A sample edge feature generation unit, configured to add the generated camouflage edge feature to the initial edge feature x t(eij) element by element, and generate an edge feature of the new spoofing sample. If there is no edge between vi and vj in the original snapshot, then each bit in x t(eij) is filled with 0 s.
And a feature alignment unit, similar to the deletion operation, for aligning the edge features of the newly generated spoof sample with the node features to generate masquerading of the node. This process is shown in fig. 5 as , unlike the delete operation, the generic graph G is not updated.

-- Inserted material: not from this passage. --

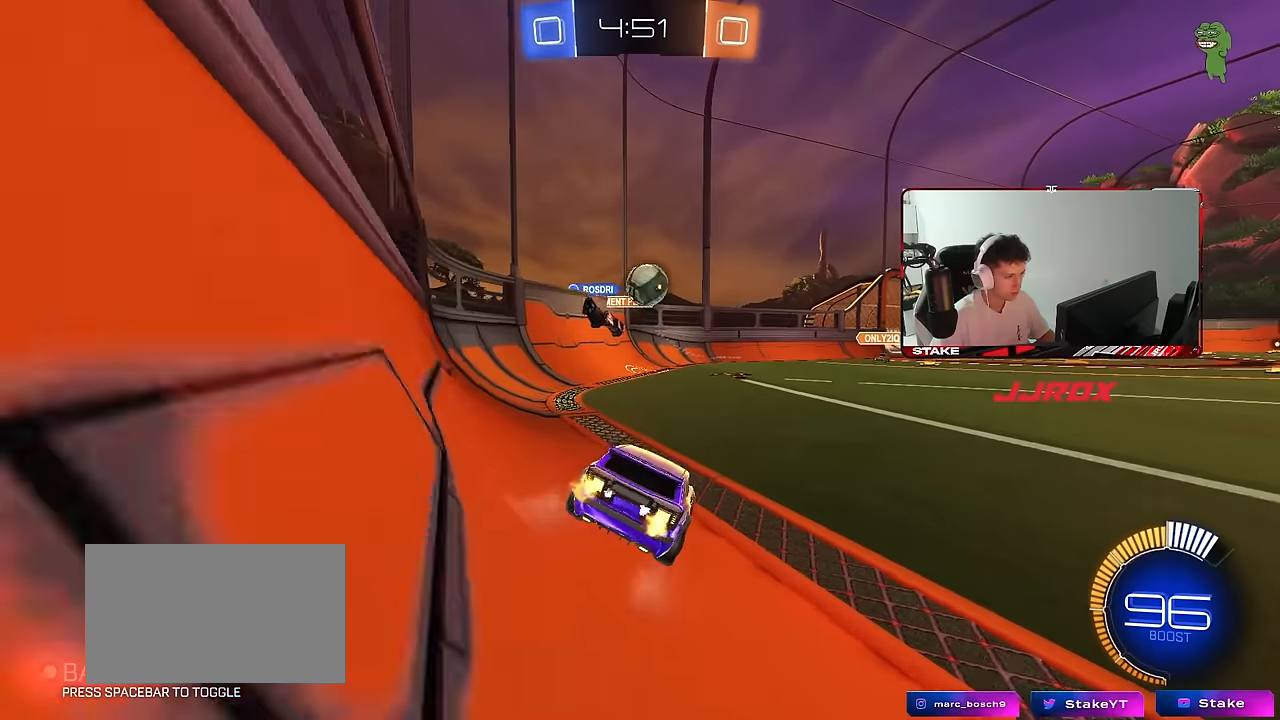
{"keys": ["d", "s"], "mouse": ["left", "right"], "mouse_move": "still", "events": [[17, "d", "down"], [117, "d", "up"], [167, "a", "down"], [167, "w", "up"], [250, "a", "up"], [300, "mouse_right", "down"], [350, "d", "down"], [350, "s", "down"], [400, "a", "down"], [400, "d", "up"], [400, "shift", "down"], [450, "d", "down"], [450, "mouse_left", "down"], [500, "a", "up"], [500, "shift", "up"]]}
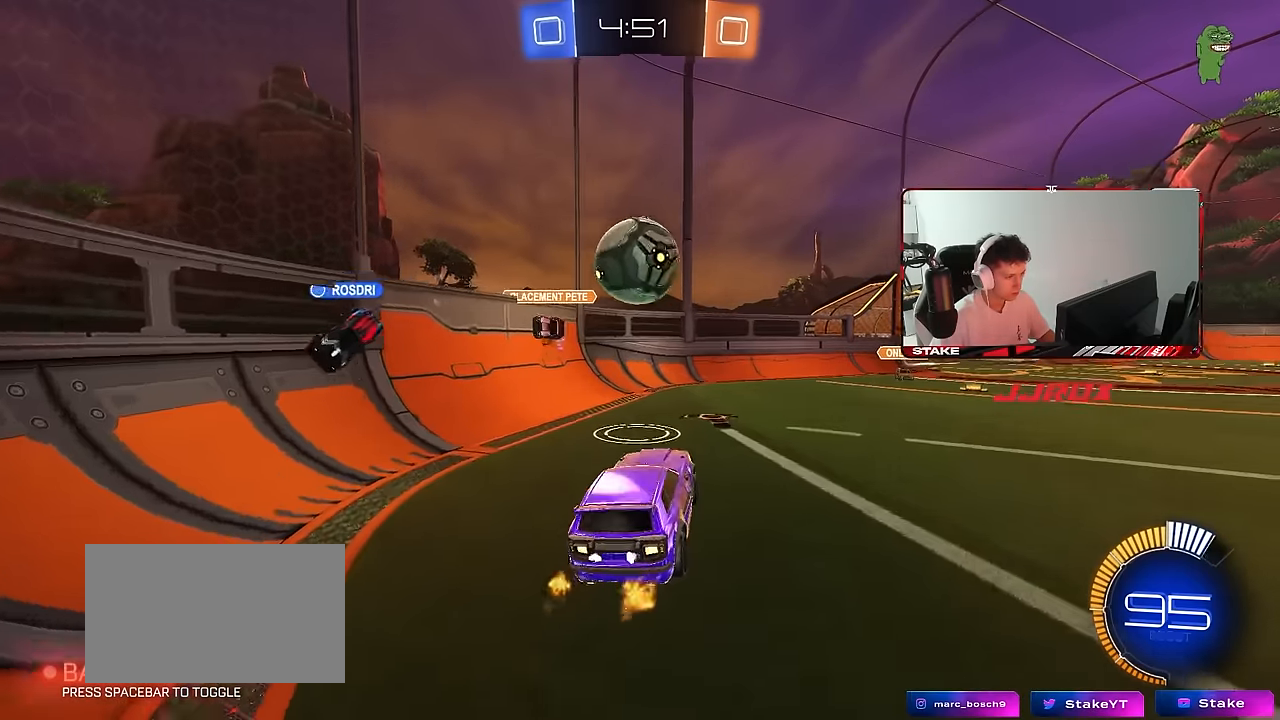
{"keys": ["d", "s", "shift"], "mouse": [], "mouse_move": "still", "events": [[33, "d", "up"], [33, "mouse_left", "up"], [33, "mouse_right", "up"], [33, "s", "up"], [133, "mouse_right", "down"], [233, "d", "down"], [233, "mouse_left", "down"], [233, "mouse_right", "up"], [317, "shift", "down"], [367, "mouse_left", "up"], [417, "s", "down"]]}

Camouflaging the generated optimization objective. Camouflage behavior is from the point of view of the fraudster, i.e. avoiding being discovered at minimal cost. Intuitively, the more camouflage the cost will be. Based on this, the generator follows a basic principle of adding as little camouflage as possible to hide the collusion mode as much as possible. For this purpose, the objective function of the camouflage generation module consists of two parts. The first part is to compete with the arbiter, including maximizing fraud detection loss, fraud identification loss, and collusion loss. Considering camouflage costs, L1 regularization is used to ensure that only a small amount of camouflage is generated. The loss function of the masquerading generation module may be expressed as an equation shown in the following equation (7):
Wherein denotes a camouflage detection loss of the camouflage generation module,/> denotes a spatial collusion loss of the camouflage generation module,/> denotes a temporal collusion loss of the camouflage generation module,/> denotes a camouflage recognition loss of the camouflage generation module,/> denotes L1 regularization of the camouflage generation module for preventing overfitting, 4,5,6 and 7 being super parameters.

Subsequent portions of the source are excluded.